Evander can’t move his legs spontaneously, but he does have some reflexes and responds to external stimulation. As his mother, these little movements give me hope there may be some sort of treatment that will allow him to walk. Researching treatments, studies and talking to experts and other families now takes up huge chunks of my time.

Nowadays our focus is on Evander’s spinal cord and talking to everyone we can about what we can do to help him. Unfortunately, that comes with a lot of government departments and red tape. I’m currently lobbying the government to provide money for children with spinal cord injuries (SCIs) through their Better Start Intervention Funding.
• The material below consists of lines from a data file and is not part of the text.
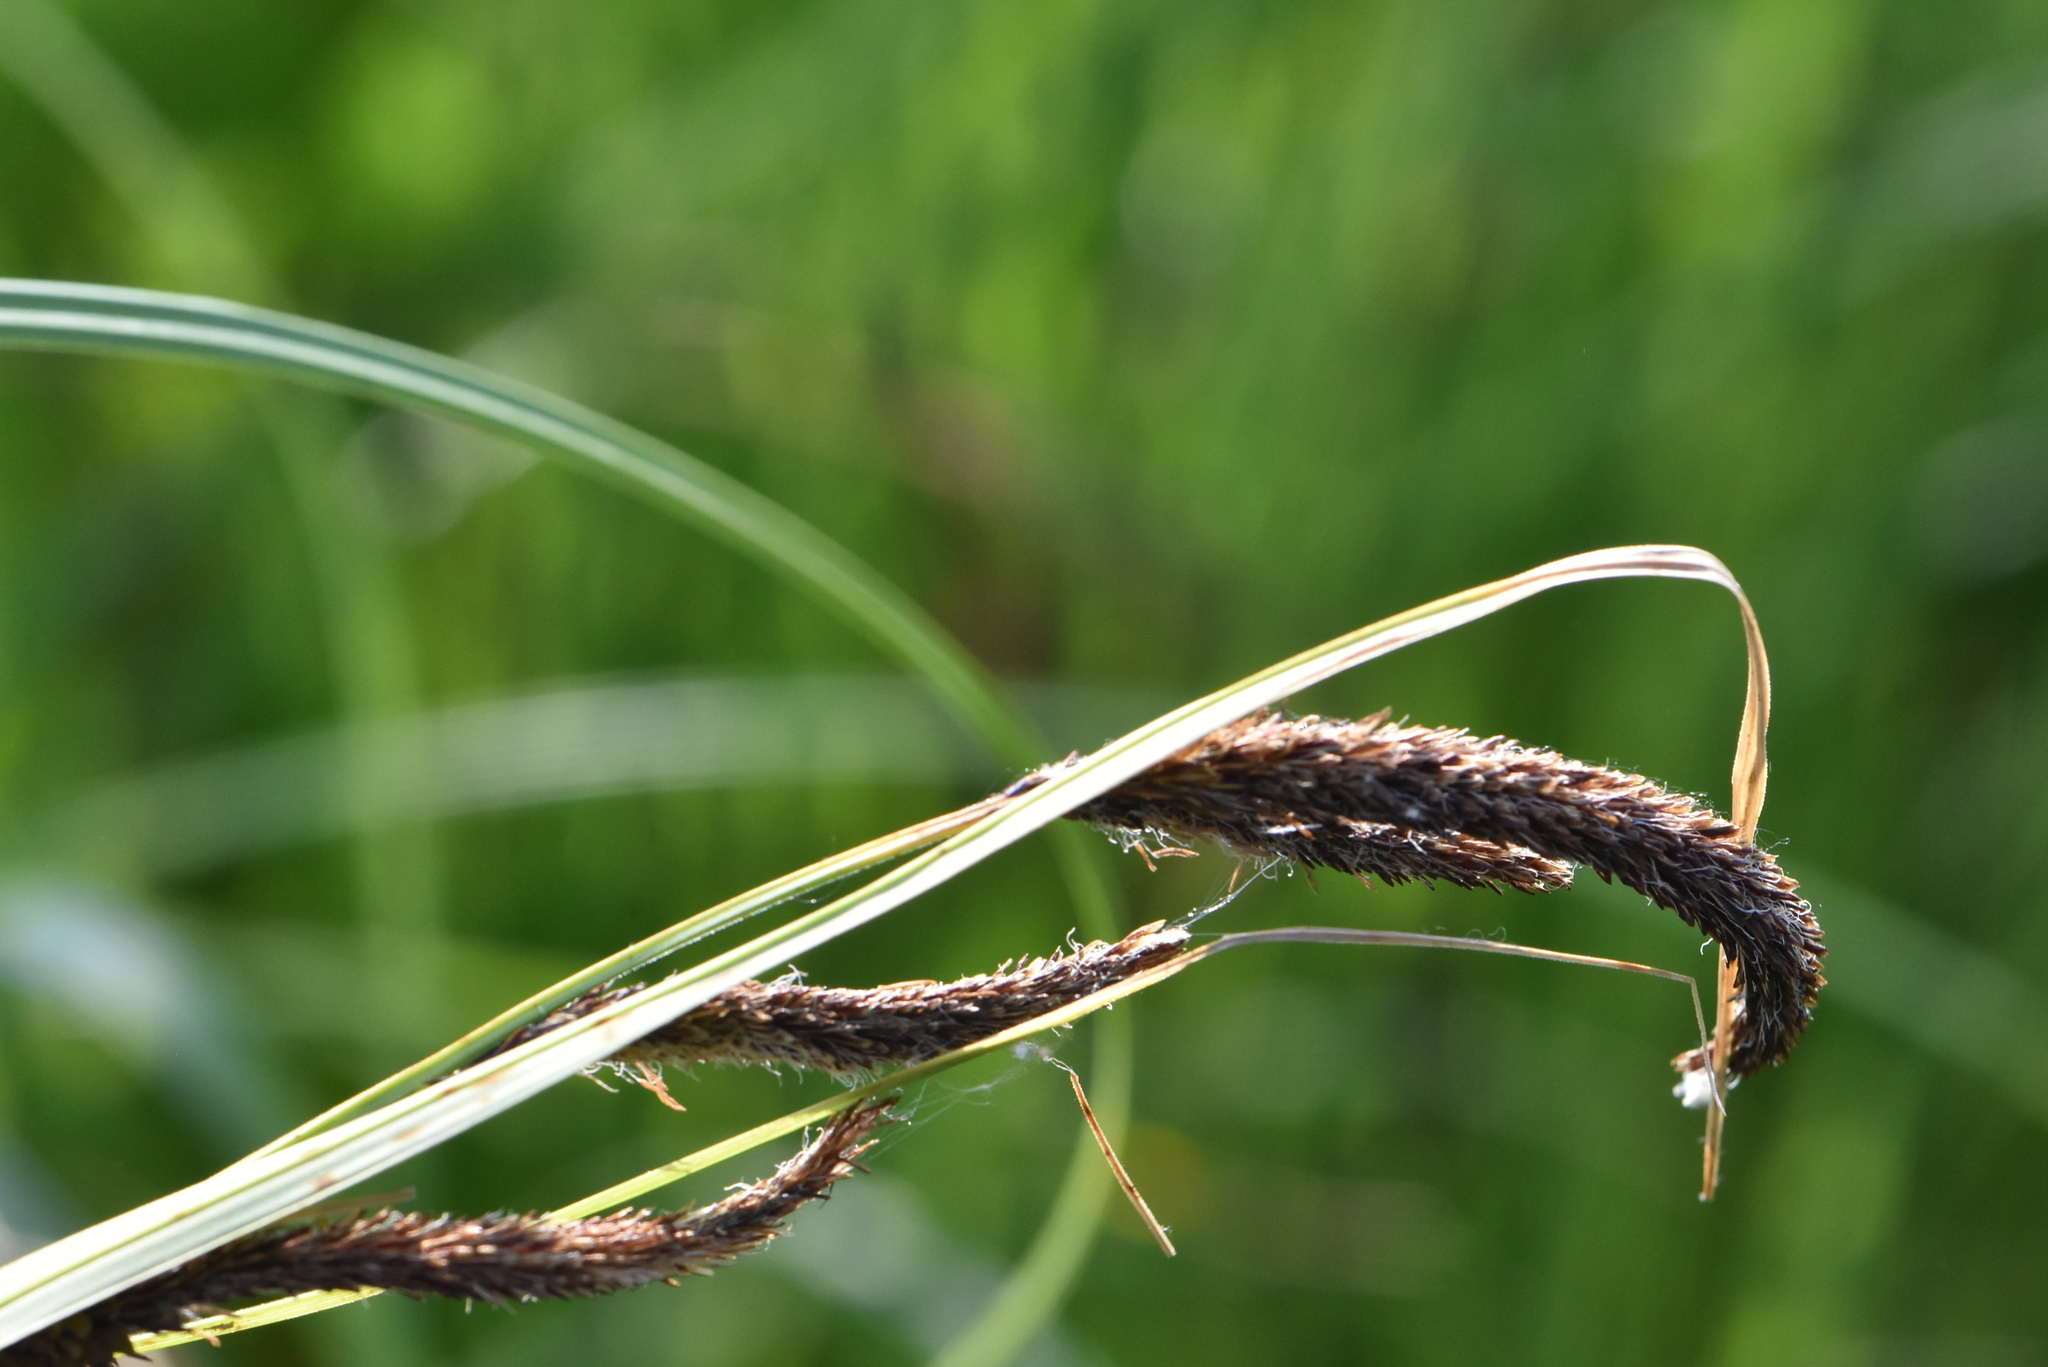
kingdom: Plantae
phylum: Tracheophyta
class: Liliopsida
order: Poales
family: Cyperaceae
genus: Carex
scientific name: Carex acuta
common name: Slender tufted-sedge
At the moment only four disability groups are eligible to receive funding for early intervention therapies: sight and hearing, Down syndrome, cerebral palsy and fragile X. I cannot understand why this funding isn’t available to all disabled children and can only hope that the staged roll-out of the National Disability Insurance Scheme will help to reform early childhood intervention and look to give parents of children with SCIs some financial aid.

Because we’re currently receiving no financial assistance, we’ve set up The Evander Conroy Foundation to raise money to ensure that Evander has the early intervention therapies and equipment he needs to maintain a quality of life that’s equal to our other children.